By Wisconsin law, a business that has incorporated is recognized thereafter as its own legal entity. As a separate entity from the owners, the business is then considered to be acting on its own when it buys and sells property, assents to contracts and exercises legal rights. To incorporate in Wisconsin, a business must file with the Secretary of State in compliance with specific guidelines.
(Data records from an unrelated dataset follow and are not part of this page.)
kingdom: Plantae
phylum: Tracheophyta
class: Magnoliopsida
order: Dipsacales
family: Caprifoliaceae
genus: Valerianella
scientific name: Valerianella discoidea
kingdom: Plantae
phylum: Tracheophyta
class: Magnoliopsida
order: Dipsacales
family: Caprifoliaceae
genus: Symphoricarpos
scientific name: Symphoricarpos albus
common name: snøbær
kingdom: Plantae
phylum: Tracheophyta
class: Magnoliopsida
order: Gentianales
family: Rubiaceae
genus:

Benefits of Incorporation in Wisconsin
A corporation enjoys benefits that unincorporated companies do not. Primarily, it cannot be held accountable for an amount of debt greater than the value of the assets that the owners have invested in it. If the business had remained a personal asset of the owners, they would run the risk of losing their personal property to pay for the company's financial liabilities in case of default. Furthermore, banks in the Brown Deer area prefer to evaluate the credit worthiness of a business as a whole rather than that of individual owners. This makes the process of acquiring corporate loans simpler. Finally, the ownership of a corporation is divided into an abundance of equal portions or "shares" of stock. Without this mechanism, transferring ownership of a business would be impractical.
Costs of Incorporation
These advantages come at a price. First, incorporation in Wisconsin may require a filing fee. Second, a corporation pays taxes just like any other entity. In other words, the profits a corporation makes are now taxed separately, while any disbursements to shareholders are taxed as individual income. This is called double taxation. However, a business may avoid this disadvantage with proper planning and assistance from a local Brown Deer lawyer.